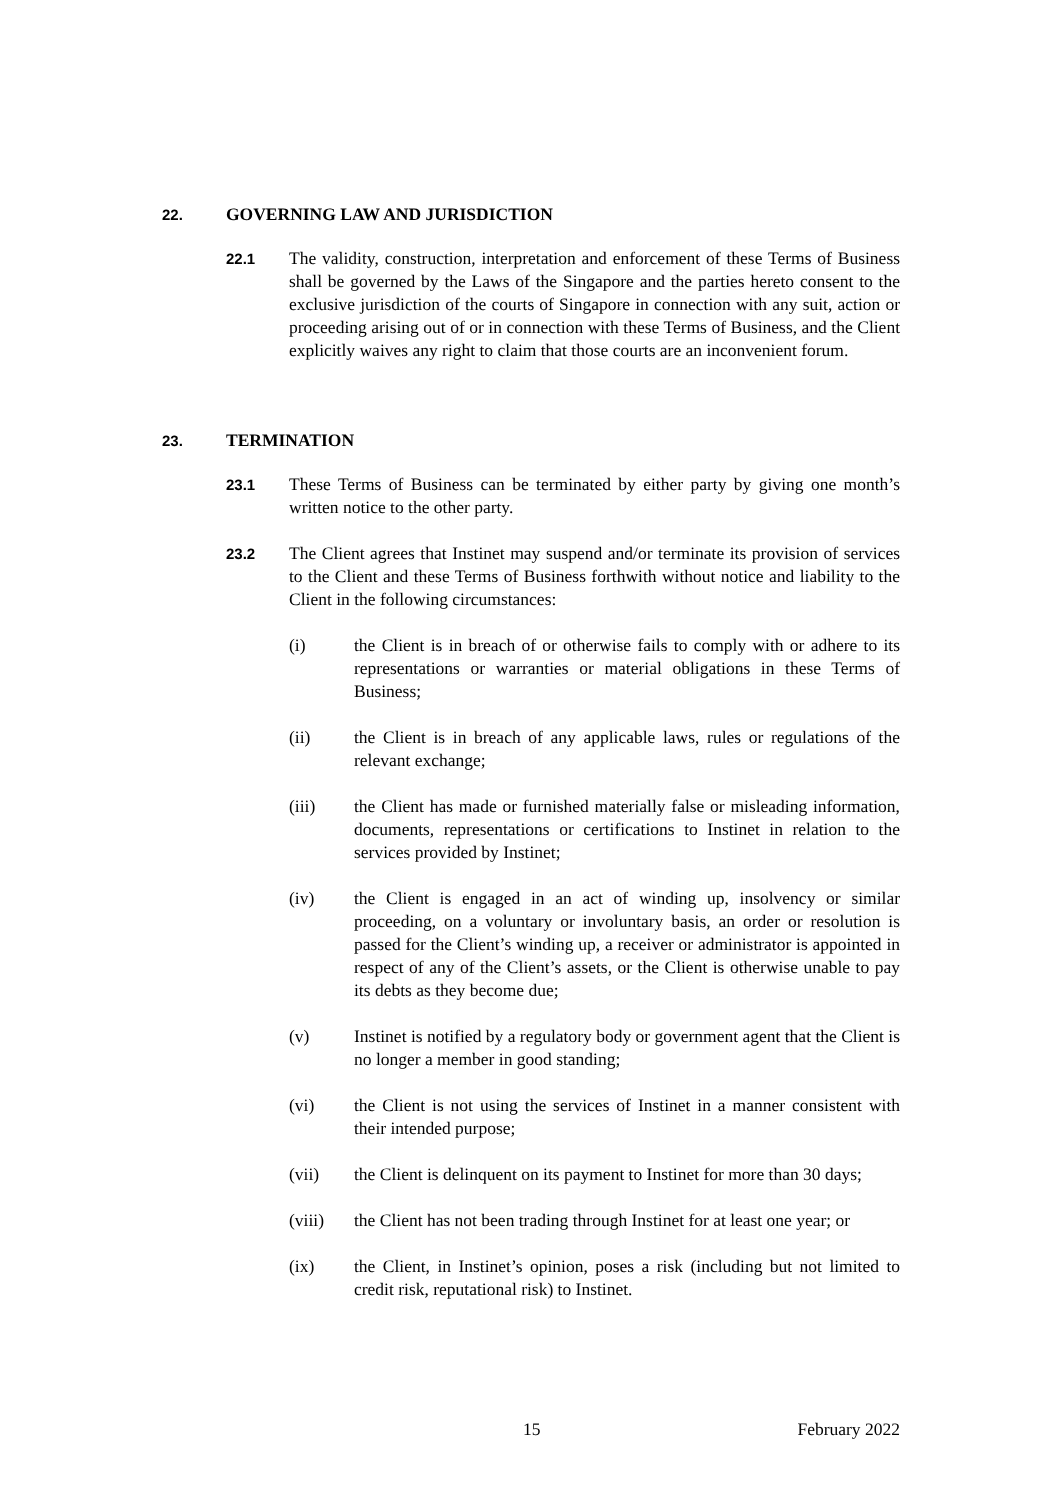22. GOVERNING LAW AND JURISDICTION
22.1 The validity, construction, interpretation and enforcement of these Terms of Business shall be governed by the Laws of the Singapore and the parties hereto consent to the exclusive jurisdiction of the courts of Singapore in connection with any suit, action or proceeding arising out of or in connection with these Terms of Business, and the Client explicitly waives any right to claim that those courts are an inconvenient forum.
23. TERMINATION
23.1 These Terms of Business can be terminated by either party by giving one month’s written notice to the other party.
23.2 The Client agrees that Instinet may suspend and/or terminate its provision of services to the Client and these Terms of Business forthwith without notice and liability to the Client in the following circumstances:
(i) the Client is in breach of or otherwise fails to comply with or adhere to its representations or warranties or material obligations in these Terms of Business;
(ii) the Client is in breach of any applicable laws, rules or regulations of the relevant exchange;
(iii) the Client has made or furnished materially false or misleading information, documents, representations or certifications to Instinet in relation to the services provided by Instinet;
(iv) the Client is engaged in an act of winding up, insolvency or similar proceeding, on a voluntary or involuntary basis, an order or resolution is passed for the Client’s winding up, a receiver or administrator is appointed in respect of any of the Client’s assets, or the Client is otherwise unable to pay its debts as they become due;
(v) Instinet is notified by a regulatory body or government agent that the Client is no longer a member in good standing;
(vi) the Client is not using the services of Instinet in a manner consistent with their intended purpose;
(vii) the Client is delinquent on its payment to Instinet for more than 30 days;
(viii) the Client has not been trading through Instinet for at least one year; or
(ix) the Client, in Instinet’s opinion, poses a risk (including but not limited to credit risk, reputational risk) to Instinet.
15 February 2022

• INSTRUCTIONS TO FOLLOW:
If the data includes images, skip them and copy every line exactly.

• OUTPUT BELOW:
22. GOVERNING LAW AND JURISDICTION
22.1 The validity, construction, interpretation and enforcement of these Terms of Business shall be governed by the Laws of the Singapore and the parties hereto consent to the exclusive jurisdiction of the courts of Singapore in connection with any suit, action or proceeding arising out of or in connection with these Terms of Business, and the Client explicitly waives any right to claim that those courts are an inconvenient forum.
23. TERMINATION
23.1 These Terms of Business can be terminated by either party by giving one month’s written notice to the other party.
23.2 The Client agrees that Instinet may suspend and/or terminate its provision of services to the Client and these Terms of Business forthwith without notice and liability to the Client in the following circumstances:
(i) the Client is in breach of or otherwise fails to comply with or adhere to its representations or warranties or material obligations in these Terms of Business;
(ii) the Client is in breach of any applicable laws, rules or regulations of the relevant exchange;
(iii) the Client has made or furnished materially false or misleading information, documents, representations or certifications to Instinet in relation to the services provided by Instinet;
(iv) the Client is engaged in an act of winding up, insolvency or similar proceeding, on a voluntary or involuntary basis, an order or resolution is passed for the Client’s winding up, a receiver or administrator is appointed in respect of any of the Client’s assets, or the Client is otherwise unable to pay its debts as they become due;
(v) Instinet is notified by a regulatory body or government agent that the Client is no longer a member in good standing;
(vi) the Client is not using the services of Instinet in a manner consistent with their intended purpose;
(vii) the Client is delinquent on its payment to Instinet for more than 30 days;
(viii) the Client has not been trading through Instinet for at least one year; or
(ix) the Client, in Instinet’s opinion, poses a risk (including but not limited to credit risk, reputational risk) to Instinet.
15 February 2022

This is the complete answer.